Decline is rarely sudden: Rather, it transpires quietly over decades, even as officialdom denies its existence and any contribution to it. The Royal Navy began its decline in the 1890s, Princeton University professor Aaron L. Friedberg writes in “The Weary Titan,” even as Britain went on to win two world wars over the next half-century. And so, China is gradually enveloping Taiwan as part of a transition toward military multipolarity in the western Pacific — away from the veritable American naval lake that the Pacific has constituted since the end of World War II. At the same time, however, the United States pushes back against this trend: This month, Obama administration officials — with China uppermost in their minds — updated a defense pact with Australia,giving the United States greater access to Australian military bases and ports near the confluence of the Pacific and Indian oceans. The United States is making room in Asian waters for the Chinese navy and air force, but only grudgingly.

Decline is also relative. So to talk of American decline without knowing the destiny of a power like China is rash. What if China were to have a political and economic upheaval with adverse repercussions for its defense budget? Then history would turn out a lot more complicated than a simple Chinese rise and an American fall.

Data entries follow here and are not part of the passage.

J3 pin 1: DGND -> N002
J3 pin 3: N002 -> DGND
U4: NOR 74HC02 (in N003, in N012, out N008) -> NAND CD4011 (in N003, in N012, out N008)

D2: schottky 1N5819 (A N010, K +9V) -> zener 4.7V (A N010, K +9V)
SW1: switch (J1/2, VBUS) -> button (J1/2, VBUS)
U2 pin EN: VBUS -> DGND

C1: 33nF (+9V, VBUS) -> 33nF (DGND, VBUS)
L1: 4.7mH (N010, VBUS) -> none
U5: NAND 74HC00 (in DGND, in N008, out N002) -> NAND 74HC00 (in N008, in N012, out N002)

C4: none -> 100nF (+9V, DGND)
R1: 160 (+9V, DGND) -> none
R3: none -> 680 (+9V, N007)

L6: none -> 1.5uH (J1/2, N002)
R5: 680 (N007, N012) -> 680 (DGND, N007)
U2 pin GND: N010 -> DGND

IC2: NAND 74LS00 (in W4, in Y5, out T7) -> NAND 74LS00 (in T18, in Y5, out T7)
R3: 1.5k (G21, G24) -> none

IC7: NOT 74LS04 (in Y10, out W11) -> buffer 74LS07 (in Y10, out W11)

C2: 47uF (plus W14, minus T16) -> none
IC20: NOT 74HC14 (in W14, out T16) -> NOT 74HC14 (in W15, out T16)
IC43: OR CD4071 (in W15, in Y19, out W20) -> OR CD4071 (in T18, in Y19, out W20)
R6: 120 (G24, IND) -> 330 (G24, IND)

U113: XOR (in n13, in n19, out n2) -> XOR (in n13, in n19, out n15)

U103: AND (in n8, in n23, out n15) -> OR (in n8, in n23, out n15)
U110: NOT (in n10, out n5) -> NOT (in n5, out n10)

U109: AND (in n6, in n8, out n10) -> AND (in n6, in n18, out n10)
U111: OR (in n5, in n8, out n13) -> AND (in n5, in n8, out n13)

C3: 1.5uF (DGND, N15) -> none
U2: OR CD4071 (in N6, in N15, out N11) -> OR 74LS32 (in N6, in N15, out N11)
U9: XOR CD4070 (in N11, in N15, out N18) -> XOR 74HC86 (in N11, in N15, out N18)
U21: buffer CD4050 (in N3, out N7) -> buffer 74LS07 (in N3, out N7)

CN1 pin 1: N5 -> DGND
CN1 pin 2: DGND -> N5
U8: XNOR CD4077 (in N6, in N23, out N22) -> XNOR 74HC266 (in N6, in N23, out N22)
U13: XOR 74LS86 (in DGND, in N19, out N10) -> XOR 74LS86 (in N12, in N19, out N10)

Because we cannot know the future, all we can do is note the trend line. The trend line suggests that China will annex Taiwan by, in effect, going around it: by adjusting the correlation of forces in its favor so that China will never have to fight for what it will soon possess. Not only does China have some more than 1,500 short-range ballistic missiles focused on Taiwan, but there are 270 commercial flights per week between Taiwan and the mainland, even as close to a third of Taiwan’s exports go to China. Such is independence melting away. And as China’s strategic planners need to concentrate less on capturing Taiwan, they will be free to focus on projecting power into the energy-rich South China Sea and, later, into the adjoining Indian Ocean — hence America’s heightened interest in its Australian allies.

This is a power shift. Subtle and indirect though it may be, it is a clearer story line than what is occurring in the chaotic Middle East, a region less prosperous and less dynamic than East Asia in economic and military terms, and therefore less important. Taiwan tells us where we are, and very likely where we’re going.

Robert D. Kaplan is a senior fellow at the Center for a New American Security and the author of “Monsoon: The Indian Ocean and the Future of American Power.”